_SOURCE TEXT_

◇ ◇ ◇ ◇ ◇ ◇ ◇

Removing Dams Healing Rivers
Air Date: Week of June 15, 2012
Dams are coming down across the United States, giving new life to river ecosystems. John Catena supervises National Oceanic and Atmospheric Administration’s Northeast restoration team. He tells host Bruce Gellerman that dam removal not only clears the way for migrating fish, but also helps improve local communities.
Transcript
GELLERMAN: From the Jennifer and Ted Stanley Studios in Somerville Massachusetts, it’s Living on Earth. I’m Bruce Gellerman.
[CHANTING, DRUM BEAT]
GELLERMAN: Earlier this month, members of the Penobscot tribe held a ritual honor dance on the banks of the Penobscot River in Maine. The ceremony helped mark the destruction of the Great Works Dam.
It was built 125 years ago and over time helped turn the Penobscot - the second largest river in New England - into one of the most endangered rivers in the nation. U.S. Interior Secretary Ken Salazar was on hand as wrecking crews started to take the dam down.
SALAZAR: Alright, so this historic moment on the Penobscot River, this great example for Maine and for the United States of America, has finally come.
GELLERMAN: Dismantling the Great Works Dam is a 62 million dollar project led by the National Oceanic and Atmospheric Administration. John Catena is NOAA's Northeast Regional Supervisor for Restoration.

◇ ◇ ◇ ◇ ◇ ◇ ◇

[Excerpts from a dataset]
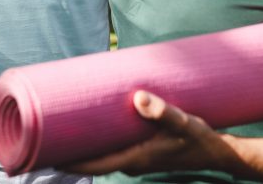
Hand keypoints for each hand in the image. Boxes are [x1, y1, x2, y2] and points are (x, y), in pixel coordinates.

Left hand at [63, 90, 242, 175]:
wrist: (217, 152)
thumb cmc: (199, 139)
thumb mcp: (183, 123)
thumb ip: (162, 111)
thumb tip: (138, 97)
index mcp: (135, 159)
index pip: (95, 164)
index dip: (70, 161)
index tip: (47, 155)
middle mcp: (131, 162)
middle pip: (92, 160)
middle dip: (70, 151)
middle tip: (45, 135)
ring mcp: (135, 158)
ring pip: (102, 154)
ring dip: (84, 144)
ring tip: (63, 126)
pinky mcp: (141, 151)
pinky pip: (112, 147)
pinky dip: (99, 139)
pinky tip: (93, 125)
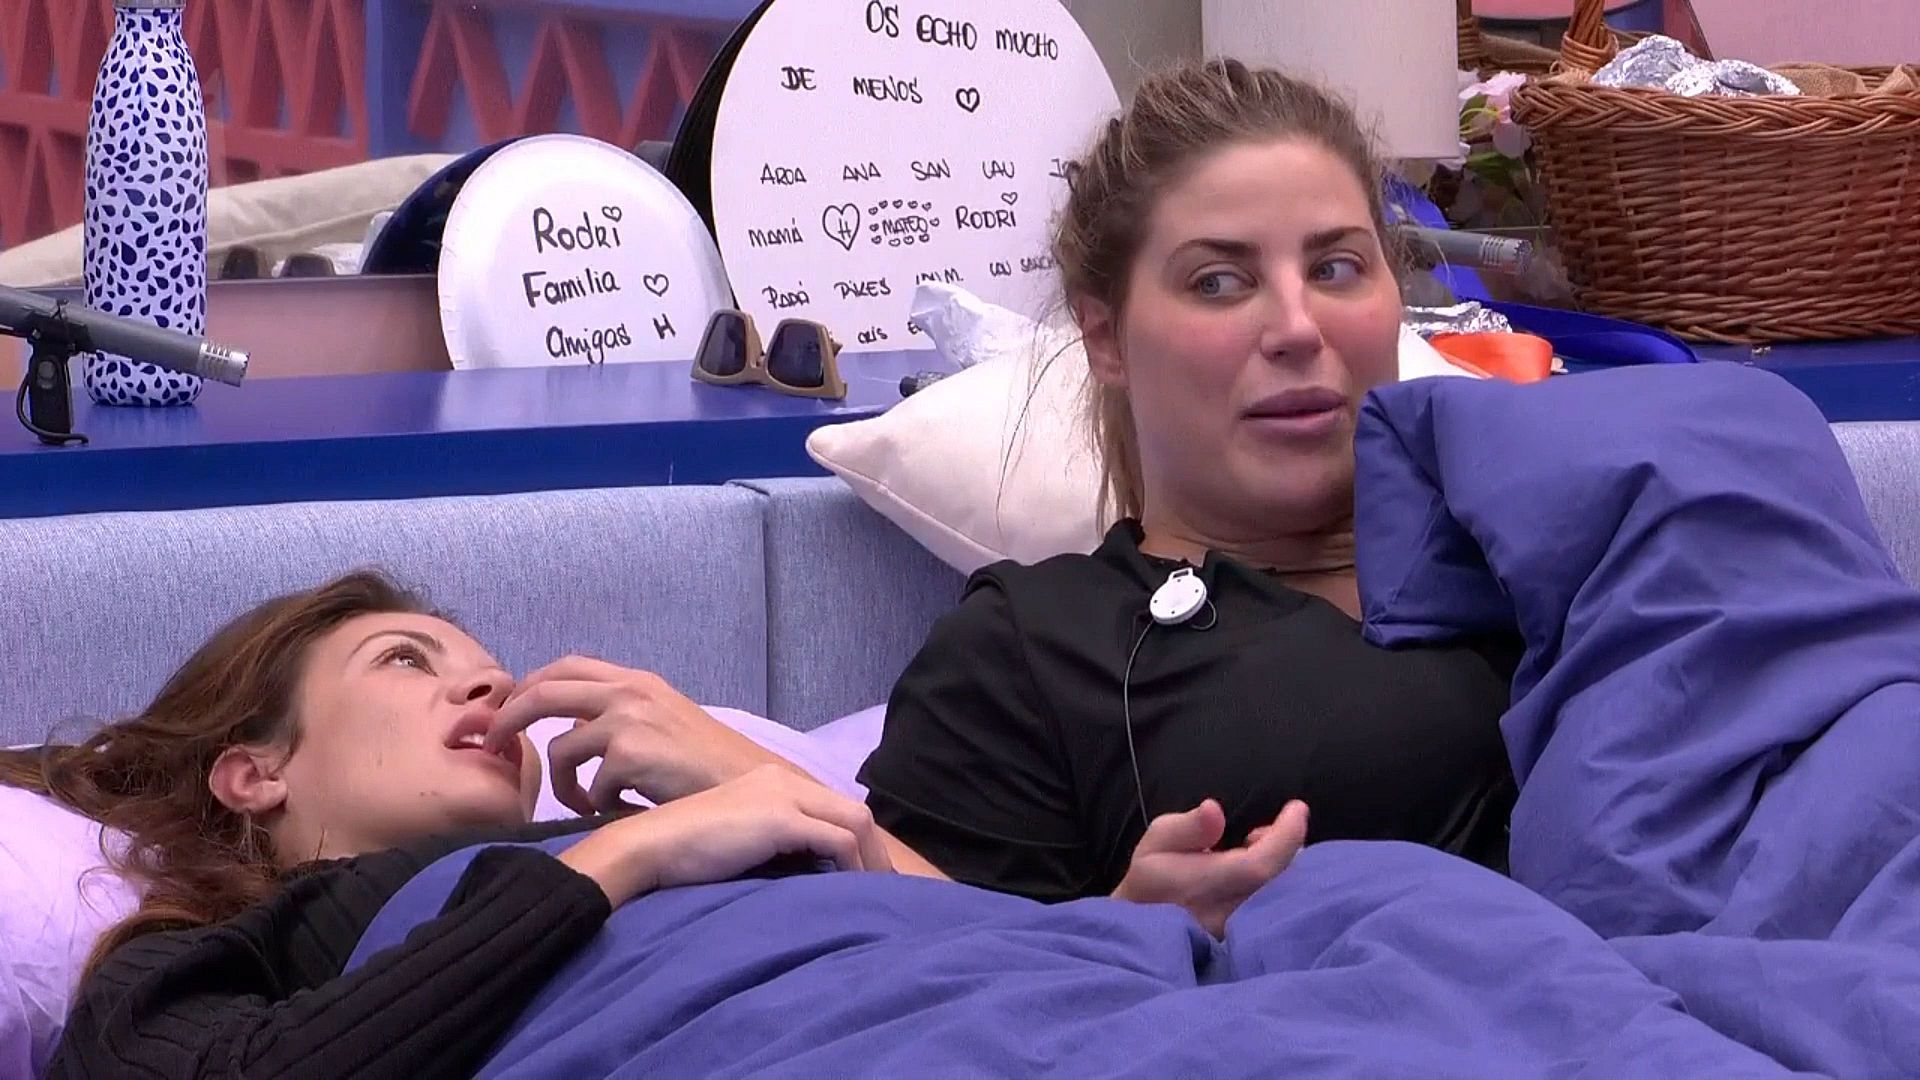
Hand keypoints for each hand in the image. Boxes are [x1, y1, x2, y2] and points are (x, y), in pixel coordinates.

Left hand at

◇ ◇ ◇ ◇ ◇ ◇ ◇

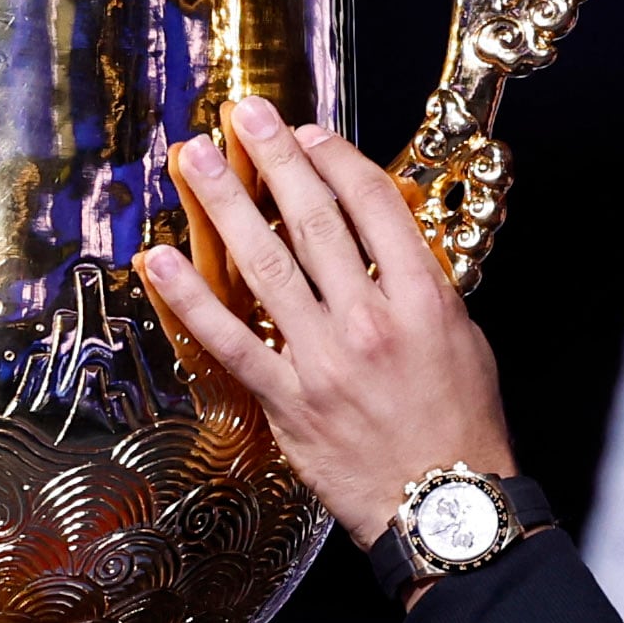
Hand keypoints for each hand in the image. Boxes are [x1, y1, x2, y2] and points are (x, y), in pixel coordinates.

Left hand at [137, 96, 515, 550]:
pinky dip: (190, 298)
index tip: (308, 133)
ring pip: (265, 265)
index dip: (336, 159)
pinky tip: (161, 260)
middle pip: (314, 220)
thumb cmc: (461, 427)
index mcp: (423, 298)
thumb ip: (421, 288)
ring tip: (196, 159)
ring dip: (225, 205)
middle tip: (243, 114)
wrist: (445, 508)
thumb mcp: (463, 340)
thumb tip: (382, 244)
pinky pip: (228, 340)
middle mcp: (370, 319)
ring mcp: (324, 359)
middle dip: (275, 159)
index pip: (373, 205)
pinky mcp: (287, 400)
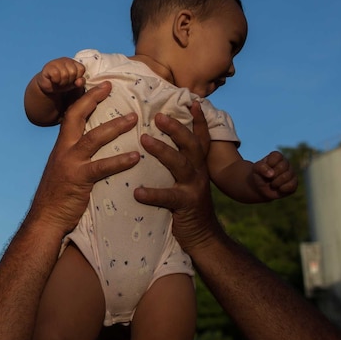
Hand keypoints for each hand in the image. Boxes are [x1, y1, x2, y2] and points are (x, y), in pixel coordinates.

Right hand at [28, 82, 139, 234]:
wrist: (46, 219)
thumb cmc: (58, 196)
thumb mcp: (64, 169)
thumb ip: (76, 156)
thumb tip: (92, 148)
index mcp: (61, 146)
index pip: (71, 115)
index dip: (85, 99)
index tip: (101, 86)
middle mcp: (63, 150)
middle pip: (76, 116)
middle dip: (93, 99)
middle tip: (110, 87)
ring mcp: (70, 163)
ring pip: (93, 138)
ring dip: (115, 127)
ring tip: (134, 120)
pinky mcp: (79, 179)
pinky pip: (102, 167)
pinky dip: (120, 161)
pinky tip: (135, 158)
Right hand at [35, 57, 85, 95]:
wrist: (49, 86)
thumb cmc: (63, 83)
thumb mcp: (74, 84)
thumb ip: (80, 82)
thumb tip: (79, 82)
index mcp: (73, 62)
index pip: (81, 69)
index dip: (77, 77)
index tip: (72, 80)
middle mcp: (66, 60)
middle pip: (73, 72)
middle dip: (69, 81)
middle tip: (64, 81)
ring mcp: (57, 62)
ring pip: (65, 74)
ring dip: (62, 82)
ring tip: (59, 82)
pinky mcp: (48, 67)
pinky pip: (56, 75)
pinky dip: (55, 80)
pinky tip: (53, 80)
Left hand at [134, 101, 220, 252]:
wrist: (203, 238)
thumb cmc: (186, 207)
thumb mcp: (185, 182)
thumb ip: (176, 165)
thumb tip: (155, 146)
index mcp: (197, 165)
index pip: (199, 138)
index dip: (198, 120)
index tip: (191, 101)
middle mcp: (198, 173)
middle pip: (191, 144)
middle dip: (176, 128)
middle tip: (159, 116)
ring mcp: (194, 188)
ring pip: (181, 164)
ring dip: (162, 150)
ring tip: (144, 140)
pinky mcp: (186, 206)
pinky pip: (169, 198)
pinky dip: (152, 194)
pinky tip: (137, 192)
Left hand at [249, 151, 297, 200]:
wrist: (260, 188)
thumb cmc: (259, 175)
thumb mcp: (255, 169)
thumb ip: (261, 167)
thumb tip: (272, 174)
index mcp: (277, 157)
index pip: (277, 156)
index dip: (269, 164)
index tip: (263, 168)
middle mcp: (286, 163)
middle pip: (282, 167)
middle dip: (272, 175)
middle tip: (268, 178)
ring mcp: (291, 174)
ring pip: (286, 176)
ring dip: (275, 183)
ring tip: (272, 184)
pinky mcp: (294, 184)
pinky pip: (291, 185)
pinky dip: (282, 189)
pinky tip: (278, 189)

◇ ◇ ◇ ◇ ◇ ◇ ◇

_QUESTIONS_
A: According to the dam removal transcript, how much does dismantling the Great Works Dam cost?
B: Print the dam removal transcript from "[CHANTING, DRUM BEAT]" up to and including "Great Works Dam.".

_EXERCISE ANSWERS_
A: 62 million dollars.

B:
[CHANTING, DRUM BEAT]
GELLERMAN: Earlier this month, members of the Penobscot tribe held a ritual honor dance on the banks of the Penobscot River in Maine. The ceremony helped mark the destruction of the Great Works Dam.